• _TASK INSTRUCTIONS_: Every entry needs to be written out again exactly.

· · ·

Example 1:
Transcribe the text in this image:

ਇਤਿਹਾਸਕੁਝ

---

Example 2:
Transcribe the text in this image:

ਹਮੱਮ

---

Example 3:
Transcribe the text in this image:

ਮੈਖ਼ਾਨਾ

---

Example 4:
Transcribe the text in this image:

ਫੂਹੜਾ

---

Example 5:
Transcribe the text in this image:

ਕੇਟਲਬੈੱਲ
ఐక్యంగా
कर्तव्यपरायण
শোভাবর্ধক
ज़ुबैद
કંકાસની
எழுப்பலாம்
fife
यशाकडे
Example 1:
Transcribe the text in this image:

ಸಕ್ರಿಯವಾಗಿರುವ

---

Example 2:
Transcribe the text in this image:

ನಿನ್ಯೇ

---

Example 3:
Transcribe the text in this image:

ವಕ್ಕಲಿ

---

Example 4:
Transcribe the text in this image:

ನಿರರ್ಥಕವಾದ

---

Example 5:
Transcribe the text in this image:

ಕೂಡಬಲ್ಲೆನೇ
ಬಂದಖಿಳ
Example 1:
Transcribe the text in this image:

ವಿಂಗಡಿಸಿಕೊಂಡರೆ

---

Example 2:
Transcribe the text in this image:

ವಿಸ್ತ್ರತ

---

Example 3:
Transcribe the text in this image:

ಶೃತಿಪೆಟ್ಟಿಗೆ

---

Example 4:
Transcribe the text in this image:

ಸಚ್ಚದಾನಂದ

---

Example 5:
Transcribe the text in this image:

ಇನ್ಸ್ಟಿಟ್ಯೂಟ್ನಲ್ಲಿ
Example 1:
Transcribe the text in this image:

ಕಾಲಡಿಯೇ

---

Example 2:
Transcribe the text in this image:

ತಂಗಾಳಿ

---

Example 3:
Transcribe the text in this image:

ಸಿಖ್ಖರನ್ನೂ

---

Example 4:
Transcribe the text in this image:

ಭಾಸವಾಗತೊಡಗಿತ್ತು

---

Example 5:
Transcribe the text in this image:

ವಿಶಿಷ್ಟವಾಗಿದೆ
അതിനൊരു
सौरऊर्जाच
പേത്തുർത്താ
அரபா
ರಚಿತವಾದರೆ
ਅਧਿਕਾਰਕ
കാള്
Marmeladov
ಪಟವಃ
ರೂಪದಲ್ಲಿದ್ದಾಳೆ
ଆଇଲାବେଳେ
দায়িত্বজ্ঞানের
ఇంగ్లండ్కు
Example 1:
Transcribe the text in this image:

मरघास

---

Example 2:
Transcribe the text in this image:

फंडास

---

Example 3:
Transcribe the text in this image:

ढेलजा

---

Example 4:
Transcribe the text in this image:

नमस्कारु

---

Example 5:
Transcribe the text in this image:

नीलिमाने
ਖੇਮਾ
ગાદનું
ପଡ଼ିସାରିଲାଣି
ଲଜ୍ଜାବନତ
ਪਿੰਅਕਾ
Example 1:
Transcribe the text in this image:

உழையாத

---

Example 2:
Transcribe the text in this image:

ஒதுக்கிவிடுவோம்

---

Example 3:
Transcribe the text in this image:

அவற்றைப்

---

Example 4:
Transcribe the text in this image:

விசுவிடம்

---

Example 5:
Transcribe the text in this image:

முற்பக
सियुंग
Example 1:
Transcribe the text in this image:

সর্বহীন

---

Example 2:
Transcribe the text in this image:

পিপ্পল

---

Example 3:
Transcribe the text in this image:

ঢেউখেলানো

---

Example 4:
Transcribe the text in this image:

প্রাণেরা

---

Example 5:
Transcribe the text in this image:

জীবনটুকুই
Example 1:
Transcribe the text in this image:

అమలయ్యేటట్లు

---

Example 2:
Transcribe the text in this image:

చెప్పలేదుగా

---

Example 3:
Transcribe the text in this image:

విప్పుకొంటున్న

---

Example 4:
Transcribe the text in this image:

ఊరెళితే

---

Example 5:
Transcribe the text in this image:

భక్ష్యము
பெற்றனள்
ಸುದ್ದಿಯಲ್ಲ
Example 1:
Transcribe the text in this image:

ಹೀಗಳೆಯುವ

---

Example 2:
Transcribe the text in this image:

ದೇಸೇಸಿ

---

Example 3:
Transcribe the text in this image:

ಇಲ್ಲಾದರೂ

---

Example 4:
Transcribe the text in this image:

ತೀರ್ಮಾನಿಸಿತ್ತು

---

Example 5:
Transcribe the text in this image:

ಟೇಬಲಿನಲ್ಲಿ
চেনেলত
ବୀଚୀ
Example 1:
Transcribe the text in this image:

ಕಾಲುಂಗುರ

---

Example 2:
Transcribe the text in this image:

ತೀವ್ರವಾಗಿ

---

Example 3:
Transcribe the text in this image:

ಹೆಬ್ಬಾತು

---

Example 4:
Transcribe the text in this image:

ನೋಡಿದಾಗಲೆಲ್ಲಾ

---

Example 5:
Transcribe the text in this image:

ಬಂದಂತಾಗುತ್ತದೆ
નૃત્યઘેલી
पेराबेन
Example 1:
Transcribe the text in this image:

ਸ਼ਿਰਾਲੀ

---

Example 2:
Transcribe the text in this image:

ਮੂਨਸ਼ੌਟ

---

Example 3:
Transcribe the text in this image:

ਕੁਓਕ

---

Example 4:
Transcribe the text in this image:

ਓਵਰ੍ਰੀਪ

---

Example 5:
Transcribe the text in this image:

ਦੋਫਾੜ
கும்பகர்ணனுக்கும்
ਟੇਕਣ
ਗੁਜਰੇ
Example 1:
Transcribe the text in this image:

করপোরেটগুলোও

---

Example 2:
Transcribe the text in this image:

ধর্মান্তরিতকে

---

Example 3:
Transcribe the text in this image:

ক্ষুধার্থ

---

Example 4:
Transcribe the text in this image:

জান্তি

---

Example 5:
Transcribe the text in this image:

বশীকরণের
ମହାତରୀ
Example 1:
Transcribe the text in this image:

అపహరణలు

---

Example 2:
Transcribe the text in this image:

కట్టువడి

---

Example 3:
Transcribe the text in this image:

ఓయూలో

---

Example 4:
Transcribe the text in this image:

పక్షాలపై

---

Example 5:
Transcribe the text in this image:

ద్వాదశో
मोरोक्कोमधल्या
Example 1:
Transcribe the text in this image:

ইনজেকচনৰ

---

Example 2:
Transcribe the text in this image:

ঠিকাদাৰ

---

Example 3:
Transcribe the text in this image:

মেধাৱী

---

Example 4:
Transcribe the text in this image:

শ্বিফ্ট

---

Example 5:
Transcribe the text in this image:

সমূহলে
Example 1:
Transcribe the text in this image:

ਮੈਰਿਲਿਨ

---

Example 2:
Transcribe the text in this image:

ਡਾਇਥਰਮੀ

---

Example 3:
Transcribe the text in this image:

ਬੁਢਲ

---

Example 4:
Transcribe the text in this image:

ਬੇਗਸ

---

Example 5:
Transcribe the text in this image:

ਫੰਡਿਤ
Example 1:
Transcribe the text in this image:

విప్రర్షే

· · ·

• _ANSWER TO THIS PROBLEM_:
Example 1:
Transcribe the text in this image:

ਇਤਿਹਾਸਕੁਝ

---

Example 2:
Transcribe the text in this image:

ਹਮੱਮ

---

Example 3:
Transcribe the text in this image:

ਮੈਖ਼ਾਨਾ

---

Example 4:
Transcribe the text in this image:

ਫੂਹੜਾ

---

Example 5:
Transcribe the text in this image:

ਕੇਟਲਬੈੱਲ
ఐక్యంగా
कर्तव्यपरायण
শোভাবর্ধক
ज़ुबैद
કંકાસની
எழுப்பலாம்
fife
यशाकडे
Example 1:
Transcribe the text in this image:

ಸಕ್ರಿಯವಾಗಿರುವ

---

Example 2:
Transcribe the text in this image:

ನಿನ್ಯೇ

---

Example 3:
Transcribe the text in this image:

ವಕ್ಕಲಿ

---

Example 4:
Transcribe the text in this image:

ನಿರರ್ಥಕವಾದ

---

Example 5:
Transcribe the text in this image:

ಕೂಡಬಲ್ಲೆನೇ
ಬಂದಖಿಳ
Example 1:
Transcribe the text in this image:

ವಿಂಗಡಿಸಿಕೊಂಡರೆ

---

Example 2:
Transcribe the text in this image:

ವಿಸ್ತ್ರತ

---

Example 3:
Transcribe the text in this image:

ಶೃತಿಪೆಟ್ಟಿಗೆ

---

Example 4:
Transcribe the text in this image:

ಸಚ್ಚದಾನಂದ

---

Example 5:
Transcribe the text in this image:

ಇನ್ಸ್ಟಿಟ್ಯೂಟ್ನಲ್ಲಿ
Example 1:
Transcribe the text in this image:

ಕಾಲಡಿಯೇ

---

Example 2:
Transcribe the text in this image:

ತಂಗಾಳಿ

---

Example 3:
Transcribe the text in this image:

ಸಿಖ್ಖರನ್ನೂ

---

Example 4:
Transcribe the text in this image:

ಭಾಸವಾಗತೊಡಗಿತ್ತು

---

Example 5:
Transcribe the text in this image:

ವಿಶಿಷ್ಟವಾಗಿದೆ
അതിനൊരു
सौरऊर्जाच
പേത്തുർത്താ
அரபா
ರಚಿತವಾದರೆ
ਅਧਿਕਾਰਕ
കാള്
Marmeladov
ಪಟವಃ
ರೂಪದಲ್ಲಿದ್ದಾಳೆ
ଆଇଲାବେଳେ
দায়িত্বজ্ঞানের
ఇంగ్లండ్కు
Example 1:
Transcribe the text in this image:

मरघास

---

Example 2:
Transcribe the text in this image:

फंडास

---

Example 3:
Transcribe the text in this image:

ढेलजा

---

Example 4:
Transcribe the text in this image:

नमस्कारु

---

Example 5:
Transcribe the text in this image:

नीलिमाने
ਖੇਮਾ
ગાદનું
ପଡ଼ିସାରିଲାଣି
ଲଜ୍ଜାବନତ
ਪਿੰਅਕਾ
Example 1:
Transcribe the text in this image:

உழையாத

---

Example 2:
Transcribe the text in this image:

ஒதுக்கிவிடுவோம்

---

Example 3:
Transcribe the text in this image:

அவற்றைப்

---

Example 4:
Transcribe the text in this image:

விசுவிடம்

---

Example 5:
Transcribe the text in this image:

முற்பக
सियुंग
Example 1:
Transcribe the text in this image:

সর্বহীন

---

Example 2:
Transcribe the text in this image:

পিপ্পল

---

Example 3:
Transcribe the text in this image:

ঢেউখেলানো

---

Example 4:
Transcribe the text in this image:

প্রাণেরা

---

Example 5:
Transcribe the text in this image:

জীবনটুকুই
Example 1:
Transcribe the text in this image:

అమలయ్యేటట్లు

---

Example 2:
Transcribe the text in this image:

చెప్పలేదుగా

---

Example 3:
Transcribe the text in this image:

విప్పుకొంటున్న

---

Example 4:
Transcribe the text in this image:

ఊరెళితే

---

Example 5:
Transcribe the text in this image:

భక్ష్యము
பெற்றனள்
ಸುದ್ದಿಯಲ್ಲ
Example 1:
Transcribe the text in this image:

ಹೀಗಳೆಯುವ

---

Example 2:
Transcribe the text in this image:

ದೇಸೇಸಿ

---

Example 3:
Transcribe the text in this image:

ಇಲ್ಲಾದರೂ

---

Example 4:
Transcribe the text in this image:

ತೀರ್ಮಾನಿಸಿತ್ತು

---

Example 5:
Transcribe the text in this image:

ಟೇಬಲಿನಲ್ಲಿ
চেনেলত
ବୀଚୀ
Example 1:
Transcribe the text in this image:

ಕಾಲುಂಗುರ

---

Example 2:
Transcribe the text in this image:

ತೀವ್ರವಾಗಿ

---

Example 3:
Transcribe the text in this image:

ಹೆಬ್ಬಾತು

---

Example 4:
Transcribe the text in this image:

ನೋಡಿದಾಗಲೆಲ್ಲಾ

---

Example 5:
Transcribe the text in this image:

ಬಂದಂತಾಗುತ್ತದೆ
નૃત્યઘેલી
पेराबेन
Example 1:
Transcribe the text in this image:

ਸ਼ਿਰਾਲੀ

---

Example 2:
Transcribe the text in this image:

ਮੂਨਸ਼ੌਟ

---

Example 3:
Transcribe the text in this image:

ਕੁਓਕ

---

Example 4:
Transcribe the text in this image:

ਓਵਰ੍ਰੀਪ

---

Example 5:
Transcribe the text in this image:

ਦੋਫਾੜ
கும்பகர்ணனுக்கும்
ਟੇਕਣ
ਗੁਜਰੇ
Example 1:
Transcribe the text in this image:

করপোরেটগুলোও

---

Example 2:
Transcribe the text in this image:

ধর্মান্তরিতকে

---

Example 3:
Transcribe the text in this image:

ক্ষুধার্থ

---

Example 4:
Transcribe the text in this image:

জান্তি

---

Example 5:
Transcribe the text in this image:

বশীকরণের
ମହାତରୀ
Example 1:
Transcribe the text in this image:

అపహరణలు

---

Example 2:
Transcribe the text in this image:

కట్టువడి

---

Example 3:
Transcribe the text in this image:

ఓయూలో

---

Example 4:
Transcribe the text in this image:

పక్షాలపై

---

Example 5:
Transcribe the text in this image:

ద్వాదశో
मोरोक्कोमधल्या
Example 1:
Transcribe the text in this image:

ইনজেকচনৰ

---

Example 2:
Transcribe the text in this image:

ঠিকাদাৰ

---

Example 3:
Transcribe the text in this image:

মেধাৱী

---

Example 4:
Transcribe the text in this image:

শ্বিফ্ট

---

Example 5:
Transcribe the text in this image:

সমূহলে
Example 1:
Transcribe the text in this image:

ਮੈਰਿਲਿਨ

---

Example 2:
Transcribe the text in this image:

ਡਾਇਥਰਮੀ

---

Example 3:
Transcribe the text in this image:

ਬੁਢਲ

---

Example 4:
Transcribe the text in this image:

ਬੇਗਸ

---

Example 5:
Transcribe the text in this image:

ਫੰਡਿਤ
Example 1:
Transcribe the text in this image:

విప్రర్షే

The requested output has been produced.